Recreational water illnesses (RWIs) are caused by swallowing, breathing in mists, or having contact with contaminated water in lakes, rivers, oceans, swimming pools and hot tubs. RWIs include a wide variety of illnesses such as gastrointestinal, skin, ear, respiratory, eye, neurologic and open wound infections. With common sense and caution, you can reduce your chance of getting an RWI when swimming.

Caution is the best protection

When it comes to waterborne illnesses, caution is always the best approach. When swimming, waterskiing or playing in water, consider using nose clips to prevent water from getting in your nostrils. Avoid stagnant water and obey any posted "No Swimming" signs, or signs warning of health hazards. Always be careful to avoid swallowing untreated water.

Generally, the safest places to swim are municipal and private pools that are monitored for filtration and chlorine content. Be careful though, as some bacteria or viruses can live for days in properly chlorinated water.

Natural bodies of water have their own set of concerns. Lakes and rivers can become contaminated by runoff from farm fields following a heavy rain.
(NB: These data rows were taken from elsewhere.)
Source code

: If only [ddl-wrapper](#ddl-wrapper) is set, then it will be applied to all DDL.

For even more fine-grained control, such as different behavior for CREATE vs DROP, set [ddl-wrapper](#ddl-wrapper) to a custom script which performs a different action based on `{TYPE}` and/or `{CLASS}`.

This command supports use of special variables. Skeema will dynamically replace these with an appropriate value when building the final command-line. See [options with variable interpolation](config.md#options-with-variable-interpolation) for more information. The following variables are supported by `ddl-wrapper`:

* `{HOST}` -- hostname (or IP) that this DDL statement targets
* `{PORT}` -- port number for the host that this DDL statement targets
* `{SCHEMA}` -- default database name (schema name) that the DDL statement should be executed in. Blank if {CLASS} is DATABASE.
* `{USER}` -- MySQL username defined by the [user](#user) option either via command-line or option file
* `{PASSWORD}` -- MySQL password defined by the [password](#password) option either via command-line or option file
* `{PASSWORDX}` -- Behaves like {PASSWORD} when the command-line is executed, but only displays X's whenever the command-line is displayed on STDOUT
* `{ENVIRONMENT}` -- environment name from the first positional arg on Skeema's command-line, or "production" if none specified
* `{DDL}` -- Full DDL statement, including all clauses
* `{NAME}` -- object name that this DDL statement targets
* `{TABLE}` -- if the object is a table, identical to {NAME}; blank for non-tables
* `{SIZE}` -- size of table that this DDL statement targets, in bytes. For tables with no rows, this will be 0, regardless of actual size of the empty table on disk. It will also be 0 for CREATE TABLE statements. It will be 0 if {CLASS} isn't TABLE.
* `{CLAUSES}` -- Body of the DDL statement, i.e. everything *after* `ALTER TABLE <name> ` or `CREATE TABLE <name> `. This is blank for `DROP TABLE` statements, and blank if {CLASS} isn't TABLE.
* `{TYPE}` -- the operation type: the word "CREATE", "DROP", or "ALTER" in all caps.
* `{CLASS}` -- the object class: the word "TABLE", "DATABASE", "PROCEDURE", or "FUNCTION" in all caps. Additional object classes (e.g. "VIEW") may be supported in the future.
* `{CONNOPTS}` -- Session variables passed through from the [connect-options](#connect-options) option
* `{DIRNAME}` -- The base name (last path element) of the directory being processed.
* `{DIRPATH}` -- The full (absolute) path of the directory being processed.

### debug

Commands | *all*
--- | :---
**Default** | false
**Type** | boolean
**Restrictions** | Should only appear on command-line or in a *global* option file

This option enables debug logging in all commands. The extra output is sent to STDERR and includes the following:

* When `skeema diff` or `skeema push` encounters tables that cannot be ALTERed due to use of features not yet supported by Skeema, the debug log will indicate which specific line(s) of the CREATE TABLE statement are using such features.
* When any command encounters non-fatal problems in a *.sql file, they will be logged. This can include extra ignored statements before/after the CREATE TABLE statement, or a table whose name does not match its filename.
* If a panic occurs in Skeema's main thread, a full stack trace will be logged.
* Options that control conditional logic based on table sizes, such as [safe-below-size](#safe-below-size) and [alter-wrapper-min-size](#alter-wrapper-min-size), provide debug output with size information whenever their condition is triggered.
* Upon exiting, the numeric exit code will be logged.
One of the more common and dangerous causes of water contamination are blue-green algae blooms.

Here are some pointers if you encounter blue-green algae blooms.

  • Don't swim, water ski or boat in areas where the water is discolored or if you see foam, scum or mats of algae on the water.
  • If you swim in water that might have an algae bloom, rinse off with fresh water as soon as possible.
  • Don't let pets swim in or drink from areas where you suspect algae blooms are present.
  • If pets (especially dogs) swim in scummy water, rinse them off immediately - do not let them lick the algae off their fur. The toxins can be fatal to dogs.
  • Respect any beach closures announced by local public health authorities.
  • Do not drink, wash dishes or prepare food with water where blue-green algae is present. Even boiling does not make it safe.
  • Get medical treatment right away if you think you or your pet may have come in contact with blue-green algae blooms.

No matter where you swim, always shower off as soon as you get out of the water.

If you have questions about recreational water safety, contact your local public health authority for any advisories or warnings.